On January 29, 2025, the Company entered into an inducement offer letter agreement with holders of (“Inducement Offer”) 2,221,523 of the Company’s existing ordinary warrants that had been issued in the Offering. Under the Inducement Offer, on January 30, 2025, those holders exercised those warrants for cash and purchased 2,221,523 ordinary shares at a cash exercise price of $1.35 per share. In consideration, the Company’s issued them new ordinary warrants to purchase up to an aggregate of 2,221,523 ordinary shares at an exercise price of $1.50 per share (“New Ordinary Warrants”). The exercising holders also paid the Company an additional $0.125 per New Ordinary Warrants issued to them. The Company received aggregate gross proceeds of approximately $3,276 from the exercise of the existing warrants by the holders, net of placement agent fees and other offering expenses of approximately $463.
 
In connection with the issuance of the New Ordinary Warrants, the Company also issued to the placement agent warrants to purchase up to 155,507 ordinary shares, which have the same terms as the New Ordinary Warrants issued in the transactions, except that the placement agent warrants have an exercise price equal to $1.8438 per share.

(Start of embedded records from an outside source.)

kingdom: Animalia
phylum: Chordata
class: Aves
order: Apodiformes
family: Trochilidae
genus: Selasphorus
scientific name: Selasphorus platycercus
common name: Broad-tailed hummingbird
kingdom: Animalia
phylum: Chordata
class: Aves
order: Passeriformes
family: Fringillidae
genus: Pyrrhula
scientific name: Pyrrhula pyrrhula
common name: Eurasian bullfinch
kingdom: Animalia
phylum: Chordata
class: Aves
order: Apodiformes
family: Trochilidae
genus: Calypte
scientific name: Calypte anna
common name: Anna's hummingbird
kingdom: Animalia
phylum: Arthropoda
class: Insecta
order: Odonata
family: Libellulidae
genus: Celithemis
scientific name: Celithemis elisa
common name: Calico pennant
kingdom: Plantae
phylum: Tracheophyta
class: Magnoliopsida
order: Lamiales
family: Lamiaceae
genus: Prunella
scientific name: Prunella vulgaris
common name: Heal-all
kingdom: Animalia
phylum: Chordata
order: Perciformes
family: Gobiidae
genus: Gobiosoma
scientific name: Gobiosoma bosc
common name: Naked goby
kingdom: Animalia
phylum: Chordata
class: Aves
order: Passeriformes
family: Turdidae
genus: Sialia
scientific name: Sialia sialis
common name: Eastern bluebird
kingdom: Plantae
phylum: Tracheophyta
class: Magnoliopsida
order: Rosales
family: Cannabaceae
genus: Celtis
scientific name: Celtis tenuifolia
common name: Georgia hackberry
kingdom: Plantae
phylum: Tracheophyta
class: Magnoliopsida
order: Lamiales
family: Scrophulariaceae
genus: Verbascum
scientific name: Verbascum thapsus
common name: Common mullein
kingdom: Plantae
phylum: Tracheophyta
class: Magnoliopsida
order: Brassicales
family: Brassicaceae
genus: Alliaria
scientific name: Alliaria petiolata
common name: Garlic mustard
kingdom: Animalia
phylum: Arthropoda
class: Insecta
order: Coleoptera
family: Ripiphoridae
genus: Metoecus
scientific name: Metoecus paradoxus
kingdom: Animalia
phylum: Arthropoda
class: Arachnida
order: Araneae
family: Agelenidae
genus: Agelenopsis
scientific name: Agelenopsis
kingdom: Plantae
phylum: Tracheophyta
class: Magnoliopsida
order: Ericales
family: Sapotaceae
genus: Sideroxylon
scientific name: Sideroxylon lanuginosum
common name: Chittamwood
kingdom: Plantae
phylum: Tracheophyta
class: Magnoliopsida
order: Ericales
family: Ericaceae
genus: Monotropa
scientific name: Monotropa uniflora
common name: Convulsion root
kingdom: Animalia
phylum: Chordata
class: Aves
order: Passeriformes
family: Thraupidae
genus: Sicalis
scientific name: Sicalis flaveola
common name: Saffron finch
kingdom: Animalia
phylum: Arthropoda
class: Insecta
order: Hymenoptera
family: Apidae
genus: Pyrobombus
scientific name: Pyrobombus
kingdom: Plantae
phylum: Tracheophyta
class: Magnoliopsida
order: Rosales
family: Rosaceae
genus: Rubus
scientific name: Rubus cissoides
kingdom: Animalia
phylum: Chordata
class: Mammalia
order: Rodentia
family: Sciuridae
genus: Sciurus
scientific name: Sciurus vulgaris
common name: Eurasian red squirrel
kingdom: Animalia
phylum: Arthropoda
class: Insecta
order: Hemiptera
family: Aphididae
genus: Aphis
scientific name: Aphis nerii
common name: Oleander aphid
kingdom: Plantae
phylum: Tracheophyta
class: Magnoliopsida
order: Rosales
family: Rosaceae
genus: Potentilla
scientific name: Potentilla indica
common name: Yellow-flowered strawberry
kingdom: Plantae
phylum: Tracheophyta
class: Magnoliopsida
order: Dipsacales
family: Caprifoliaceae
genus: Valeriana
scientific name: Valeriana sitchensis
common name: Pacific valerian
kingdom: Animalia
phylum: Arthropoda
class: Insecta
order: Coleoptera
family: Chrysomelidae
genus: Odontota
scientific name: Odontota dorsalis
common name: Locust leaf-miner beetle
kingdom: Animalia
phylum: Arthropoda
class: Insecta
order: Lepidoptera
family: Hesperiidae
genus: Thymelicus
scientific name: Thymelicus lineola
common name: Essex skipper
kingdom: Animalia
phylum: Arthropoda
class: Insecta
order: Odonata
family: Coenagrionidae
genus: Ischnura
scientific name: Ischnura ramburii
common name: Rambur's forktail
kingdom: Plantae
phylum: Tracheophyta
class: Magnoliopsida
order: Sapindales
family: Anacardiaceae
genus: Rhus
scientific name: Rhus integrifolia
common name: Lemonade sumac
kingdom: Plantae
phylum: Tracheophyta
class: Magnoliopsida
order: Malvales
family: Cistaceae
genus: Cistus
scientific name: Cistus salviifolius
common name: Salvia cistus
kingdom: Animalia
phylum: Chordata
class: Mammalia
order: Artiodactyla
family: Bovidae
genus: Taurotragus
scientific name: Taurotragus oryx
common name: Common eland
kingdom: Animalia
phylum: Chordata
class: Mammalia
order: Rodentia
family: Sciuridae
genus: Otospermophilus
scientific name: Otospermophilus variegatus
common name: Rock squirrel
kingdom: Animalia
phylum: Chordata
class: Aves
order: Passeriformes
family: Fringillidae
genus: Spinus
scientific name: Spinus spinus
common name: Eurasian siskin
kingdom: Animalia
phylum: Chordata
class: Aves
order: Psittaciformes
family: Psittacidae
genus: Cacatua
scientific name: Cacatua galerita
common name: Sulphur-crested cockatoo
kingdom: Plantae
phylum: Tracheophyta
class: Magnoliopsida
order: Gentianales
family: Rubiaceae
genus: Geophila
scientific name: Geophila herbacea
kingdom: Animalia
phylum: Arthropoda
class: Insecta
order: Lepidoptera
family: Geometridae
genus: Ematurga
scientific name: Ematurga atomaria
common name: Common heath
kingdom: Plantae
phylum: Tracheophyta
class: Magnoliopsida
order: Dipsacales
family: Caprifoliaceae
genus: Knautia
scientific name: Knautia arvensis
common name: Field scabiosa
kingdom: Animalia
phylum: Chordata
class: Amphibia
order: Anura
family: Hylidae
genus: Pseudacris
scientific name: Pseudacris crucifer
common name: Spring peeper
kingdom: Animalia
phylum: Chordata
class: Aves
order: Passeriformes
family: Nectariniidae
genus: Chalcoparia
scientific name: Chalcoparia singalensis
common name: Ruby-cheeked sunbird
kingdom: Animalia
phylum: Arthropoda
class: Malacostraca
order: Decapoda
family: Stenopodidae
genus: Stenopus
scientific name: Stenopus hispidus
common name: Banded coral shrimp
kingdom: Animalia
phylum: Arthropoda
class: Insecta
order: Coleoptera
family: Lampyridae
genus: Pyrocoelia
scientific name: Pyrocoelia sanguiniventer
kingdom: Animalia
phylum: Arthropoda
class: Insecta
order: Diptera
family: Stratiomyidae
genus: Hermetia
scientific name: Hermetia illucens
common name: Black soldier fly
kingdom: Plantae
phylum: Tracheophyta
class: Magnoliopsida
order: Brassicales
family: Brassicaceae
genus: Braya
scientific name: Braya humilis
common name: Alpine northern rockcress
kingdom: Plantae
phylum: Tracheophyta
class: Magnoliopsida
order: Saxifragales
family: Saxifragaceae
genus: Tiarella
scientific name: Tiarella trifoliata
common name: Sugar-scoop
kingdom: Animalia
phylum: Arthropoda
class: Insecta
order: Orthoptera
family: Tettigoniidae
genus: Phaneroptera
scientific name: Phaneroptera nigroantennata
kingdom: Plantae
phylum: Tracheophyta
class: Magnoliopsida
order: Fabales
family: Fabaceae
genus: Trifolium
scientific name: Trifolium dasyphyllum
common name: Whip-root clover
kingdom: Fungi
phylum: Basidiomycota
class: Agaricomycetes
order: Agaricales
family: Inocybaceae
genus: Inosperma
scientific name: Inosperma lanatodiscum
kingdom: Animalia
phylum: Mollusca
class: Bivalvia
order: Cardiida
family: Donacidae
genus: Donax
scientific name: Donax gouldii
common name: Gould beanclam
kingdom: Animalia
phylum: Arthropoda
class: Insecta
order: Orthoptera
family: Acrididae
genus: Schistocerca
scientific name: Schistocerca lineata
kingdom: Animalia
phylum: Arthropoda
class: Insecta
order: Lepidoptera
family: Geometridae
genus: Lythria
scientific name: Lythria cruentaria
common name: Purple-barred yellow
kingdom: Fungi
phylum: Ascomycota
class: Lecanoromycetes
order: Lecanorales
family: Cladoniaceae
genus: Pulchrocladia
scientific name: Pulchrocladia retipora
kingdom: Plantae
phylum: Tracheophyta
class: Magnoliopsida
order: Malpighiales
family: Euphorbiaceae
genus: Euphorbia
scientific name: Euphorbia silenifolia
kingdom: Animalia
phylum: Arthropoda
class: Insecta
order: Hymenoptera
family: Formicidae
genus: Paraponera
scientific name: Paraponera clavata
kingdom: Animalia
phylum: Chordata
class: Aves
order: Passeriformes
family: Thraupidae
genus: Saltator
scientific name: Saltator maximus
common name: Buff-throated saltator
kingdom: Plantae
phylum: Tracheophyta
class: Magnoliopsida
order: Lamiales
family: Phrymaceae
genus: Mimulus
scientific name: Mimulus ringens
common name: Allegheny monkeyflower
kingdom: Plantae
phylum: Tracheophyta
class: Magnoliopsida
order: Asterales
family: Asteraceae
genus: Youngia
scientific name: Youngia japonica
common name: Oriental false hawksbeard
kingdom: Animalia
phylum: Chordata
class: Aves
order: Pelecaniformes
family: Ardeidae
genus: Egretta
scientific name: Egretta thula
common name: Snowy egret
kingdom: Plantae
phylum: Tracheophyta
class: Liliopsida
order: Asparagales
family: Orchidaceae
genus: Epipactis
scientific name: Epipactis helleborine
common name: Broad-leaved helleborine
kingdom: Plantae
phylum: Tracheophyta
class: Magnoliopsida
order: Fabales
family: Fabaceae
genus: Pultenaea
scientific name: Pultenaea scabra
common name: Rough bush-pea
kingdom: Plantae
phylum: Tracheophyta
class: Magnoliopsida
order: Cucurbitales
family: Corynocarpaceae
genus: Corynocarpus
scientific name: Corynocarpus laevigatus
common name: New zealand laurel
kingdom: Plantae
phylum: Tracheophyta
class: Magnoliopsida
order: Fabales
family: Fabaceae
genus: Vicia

Upon exercise for cash of any New Ordinary Warrants by the holders thereof, in certain circumstances, the placement agent will receive from the Company (i) a cash fee of 8.0% of the aggregate gross exercise price, and (ii) additional placement agent warrants exercisable for 7.0% of the ordinary shares issued upon exercise of those New Ordinary Warrants.
 
Both the New Ordinary Warrants and the placement agent warrants are immediately exercisable from the date of issuance until the 24-month anniversary of the effective date of the resale registration statement.
 
  c.
Partial Conversion and Retirement of Underwriters Promissory Note
 
On March 13, 2025, the Company entered into a letter agreement (the “Note Conversion Inducement Agreement”) with EarlyBird pursuant to which the Company and EarlyBird agreed to the partial conversion and retirement of all remaining amounts due under the Underwriters Promissory Note. Under the agreement, EarlyBird agreed that the $880 principal and interest amount then outstanding under the note as of the date of the Note Conversion Inducement Agreement (the “Outstanding Amount”) would be retired in consideration of: (i) a cash payment by the Company in an amount of $400 (plus $15 for EarlyBird’s legal expenses) (the “Cash Amount”), (ii) conversion of a certain amount of the principal and interest due under the Underwriters Promissory Note via the issuance by the Company to EarlyBird of 277,777 ordinary shares (the “EBC Shares”), which conversion amount will be equal to the net proceeds received by EarlyBird from the sale of the EBC Shares (the “Conversion Amount”), and (iii) the payment in cash by the Company to EarlyBird of any remaining amount due under the Underwriters Promissory Note after deducting the Cash Amount and the Conversion Amount from the Outstanding Amount (the “Remaining Amount”).
 
On March 13, 2025, in accordance with the terms of the Note Conversion Inducement Agreement, the Company made the required payment of the Cash Amount to EarlyBird, and on March 14, 2025 the Company issued the EBC Shares to EarlyBird. On March 17, 2025, EarlyBird sold the EBC Shares for a Conversion Amount of $344, and on March 18, 2025, the Company paid the Remaining Amount of $136 that was due to EarlyBird under the Underwriters Promissory Note, resulting in the retirement of the Underwriters Promissory Note on March 18, 2025.